Behind them in the closet the jar holding the ink sat on the floor.
§
THE BARROOM was empty. Garrety entered from the back. He held the beautiful corpse in his arms and as he moved through the tables the long hem of the nightdress trailed across the floor, leaving a greenish line.
Garrety reached the bar. He laid the body on top of the bar, curled on one side, the head facing away, the wheat-colored hair spilling down.
Garrety stooped and fetched up the bottle of brandy and set it on the bar. He fumbled with it.
Amber appeared in the doorway to the hall. The morgue attendant was behind her. She started into the room.
‘Is she – is she Aunt Amber?’
Garrety turned and looked at her. He shook his head.
‘You know what Dimes said. Your aunt died a long time ago. They cremated her by mistake and her ashes are at the County Office Building.’
Amber stared at the hundreds of marks writhing and crawling over his face and arms and torso. ‘What happened to you?’
‘Almost complete. Pretty, aren’t they?’
Amber said, ‘No. Horrible.’
She reached out to him.
Garrety said, ‘Stand off! You don’t want to get – too close.’
He sagged against the bar, but recovered.
‘You’re hurt.’
Garrety said, ‘Only one more.’
He held up one hand and the marks on it moved back up away from his wrist and he gripped the arm there and clamped it. He held the unmarked hand out to her.
Garrety said, ‘Take it. Don’t be afraid.’
She took his hand. She could feel something move down her arm. It was her mark. It felt like pins and needles, like an itch just about to turn painful. The mark crawled onto his hand and he let her go and she staggered back.
Garrety said, ‘That’s right. All done now.’
‘How touching.’
The hostess stood at the end of the bar. She lit a cigarette and sucked on it and approached. Amber gave way.
‘You’ve got something that belongs to me. My darling. My mark.’
‘So?’
‘So I want it back.’
Garrety took a cigarette from the pack she left on the bar. He could only use one hand because the other held onto the bar and kept him standing. He put the cigarette in his lips.

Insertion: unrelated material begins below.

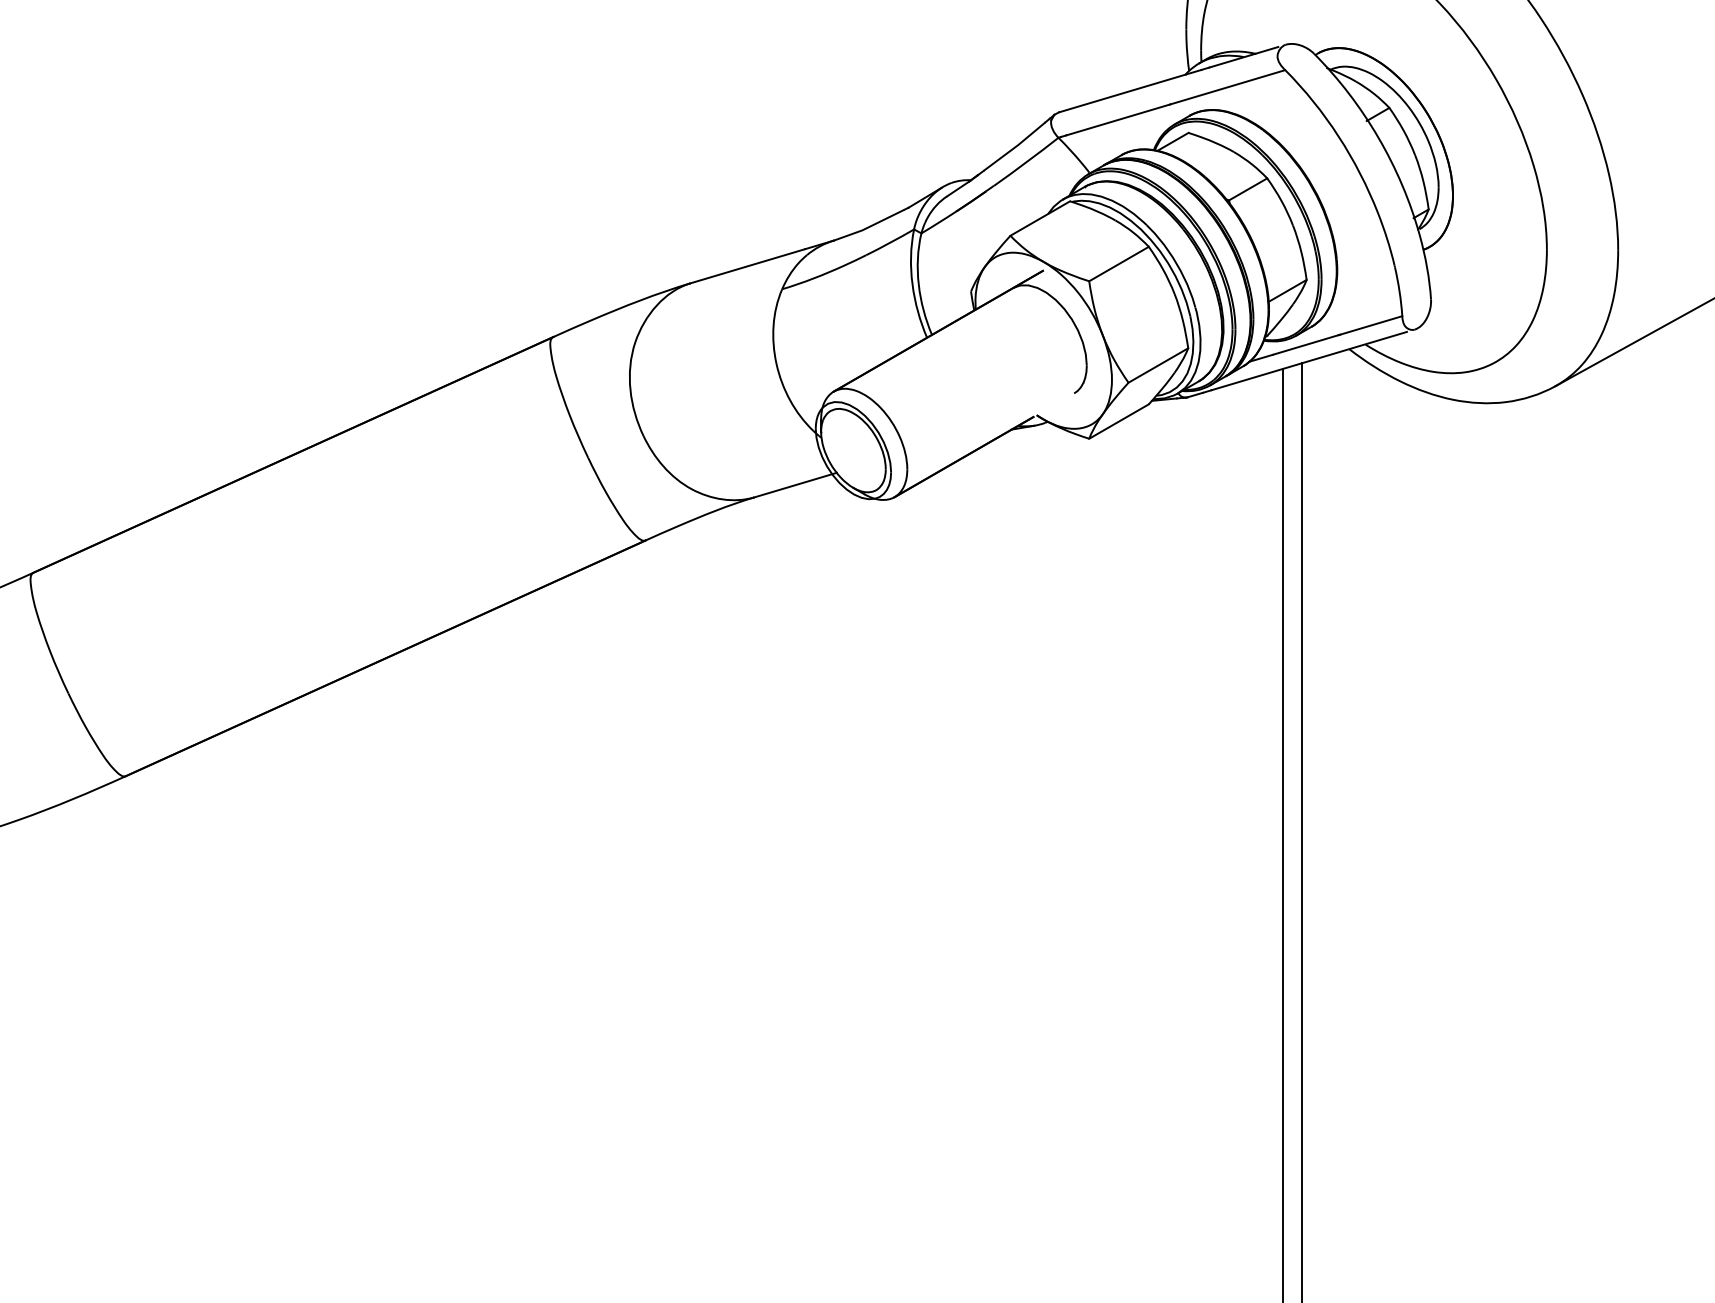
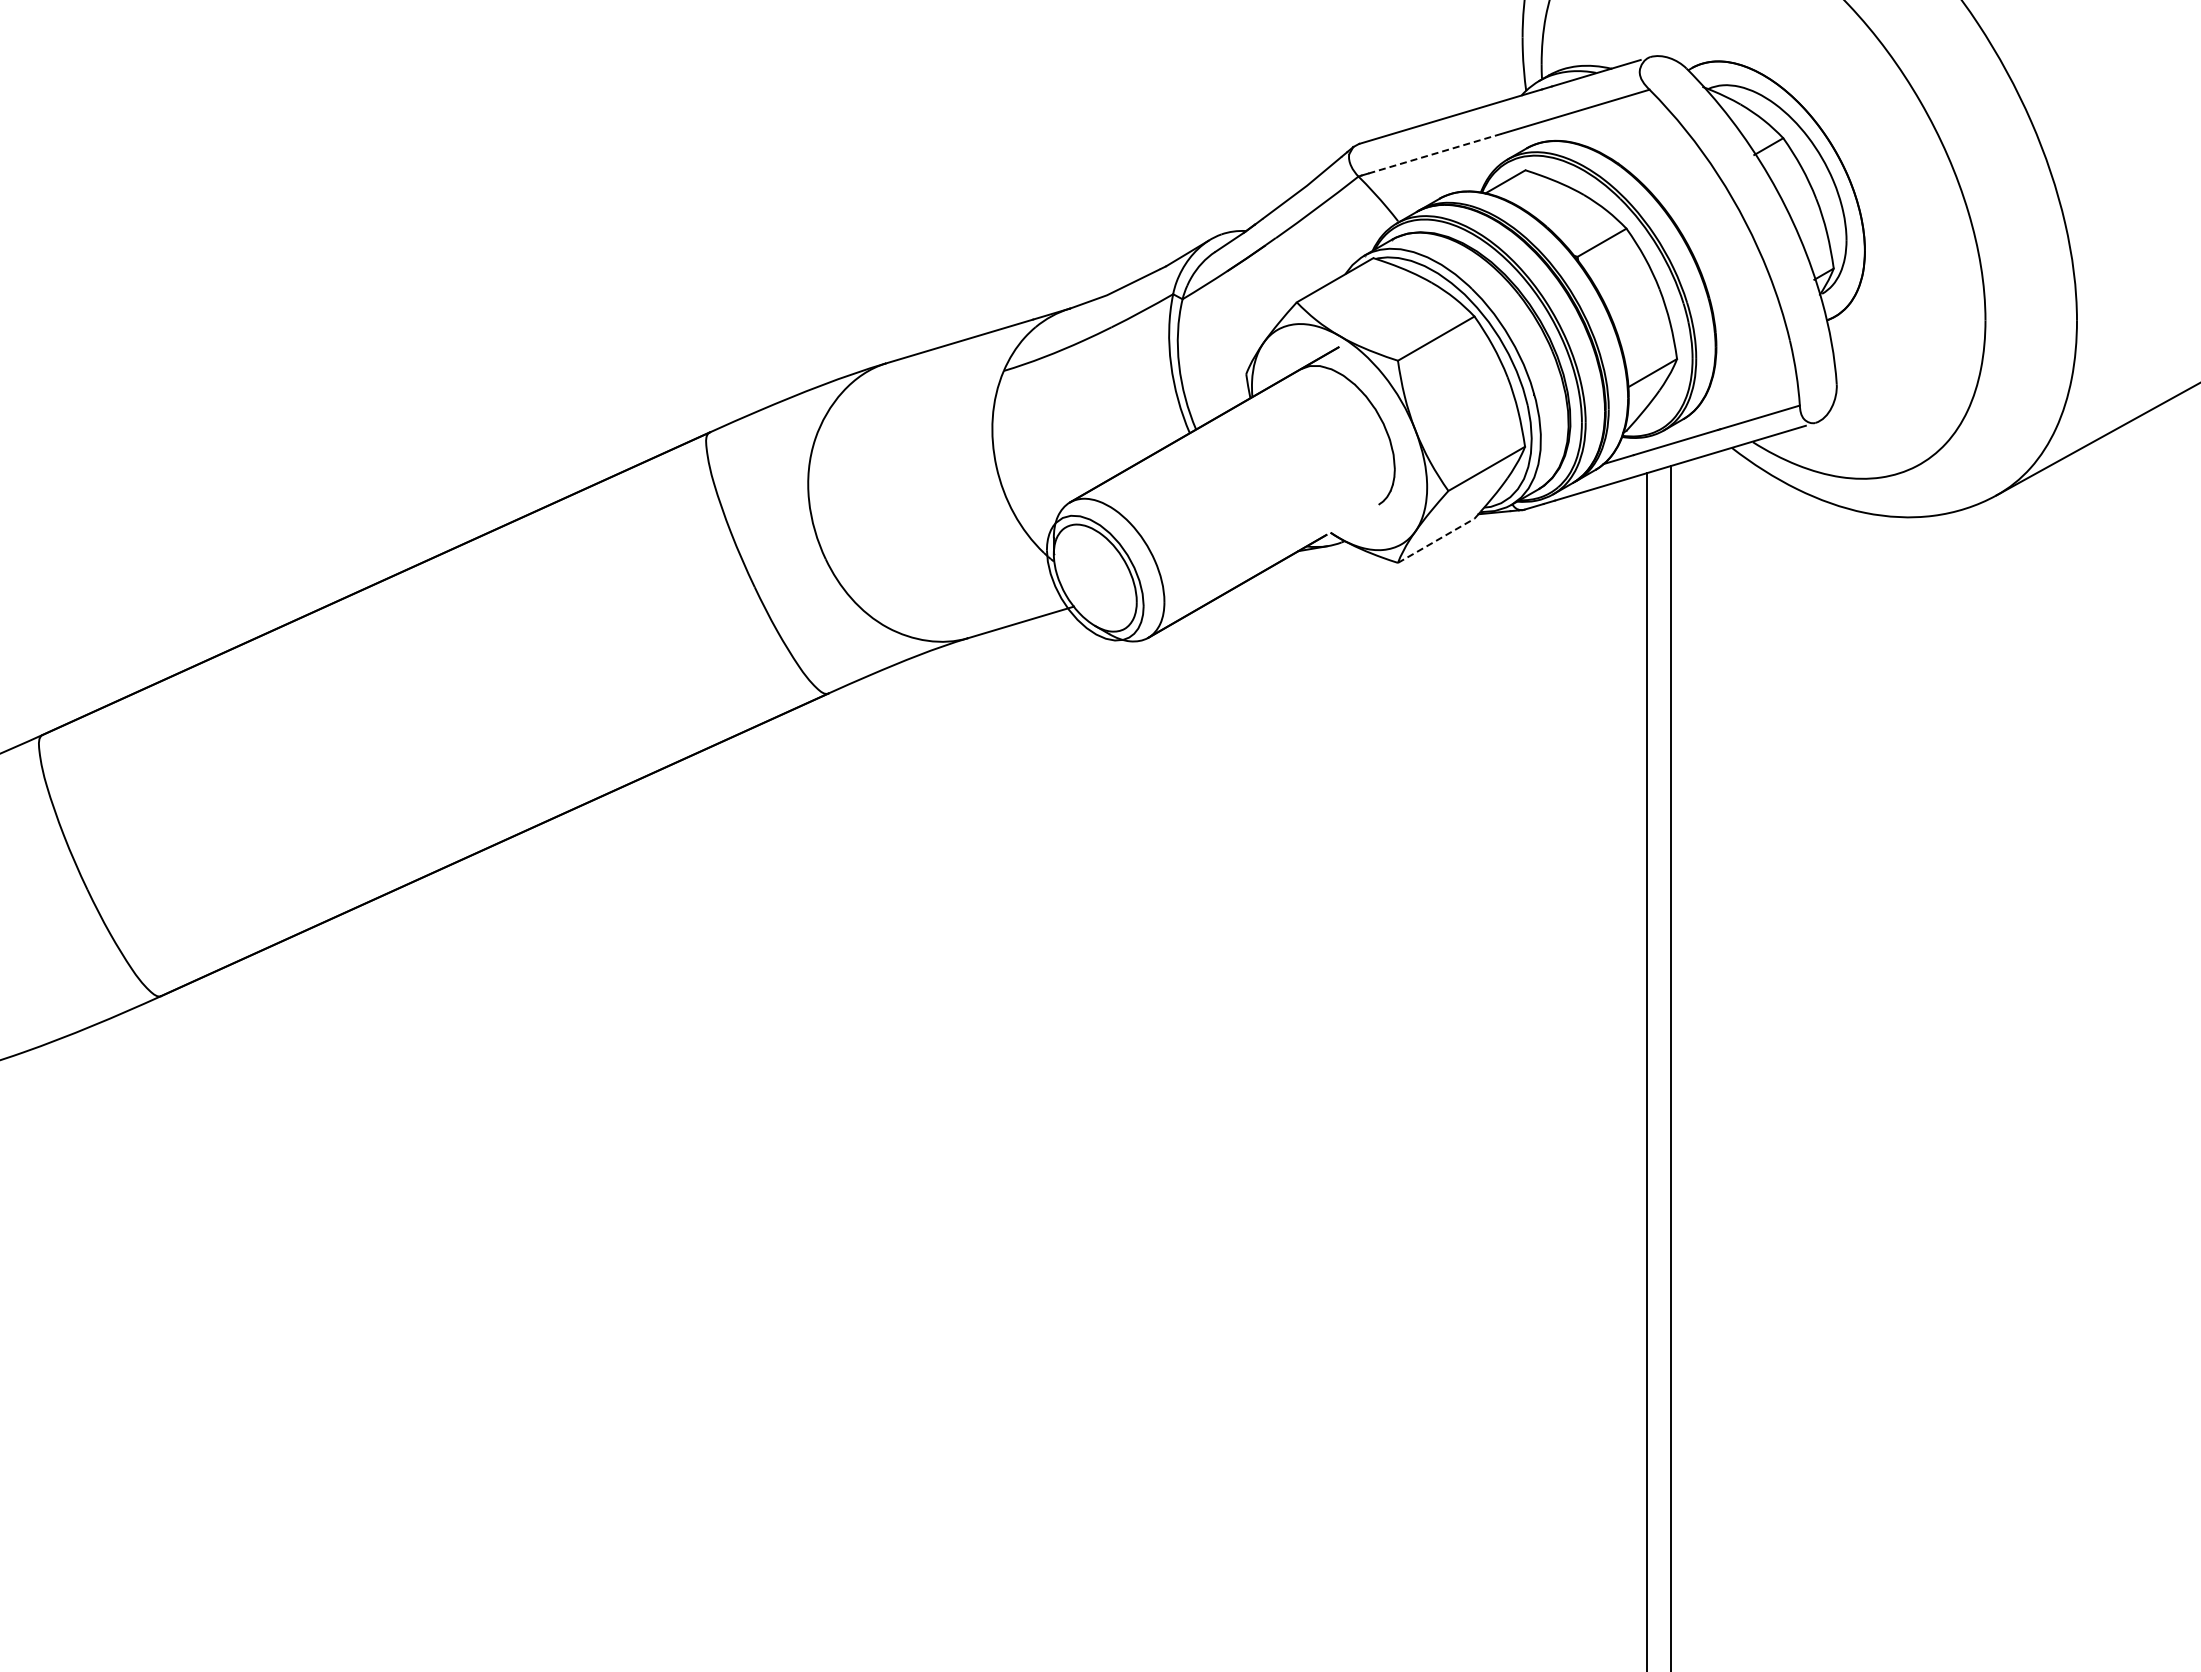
line: (1118, 119) -> (1435, 153), solid -> dashed
line: (1119, 421) -> (1436, 540), solid -> dashed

Garrety said, ‘Got a light?’
The hostess smiled her insolent smile. She flicked her lighter up to him. He swung the brandy bottle in the way and there was a bit of handkerchief stuck in its mouth and he lit it off her lighter and held the Molotov up for just a moment, to let her see it and to let her know.
Then he dropped it.
The flames leapt up the bar around them.
The hostess said, ‘Oh, you fool! You fool! You fool!’
Amber said, ‘Garrety!’
Garrety said, ‘No use, kid. These things… only one way to handle them … burning.’
Amber said, ‘But you’ll die!’
‘That’s all right… I did something once … now I paid for it… Besides, I never was much of a dancer. Can you get out?’
The hostess screamed, ‘Give me back my mark!’
Amber said, ‘The door’s locked!’
The hostess said, ‘You want the keys? Here!’
The hostess flung the keys behind the burning bar. More bottles blew and the flames spread fast.
The blank eyes of the dead bald man looked on.
Amber said, ‘Garrety! It’s all right – Aunt Amber left me the key.’
She unlocked the door and opened it.
The barroom behind the cloakroom hall was filling with flames.
Amber said, ‘Garrety?’
Through veils of flames, the figure of the man at the center of it all slouched against the bar. He laid his head on the side of the corpse and the tattoos swarmed feverishly, avidly, hungrily over him. And as the flames engulfed him, he smiled a little.
Garrety said, ‘So long, kid.’
Then there was only flame.
The flames reached the cloakroom hall and forced Amber out.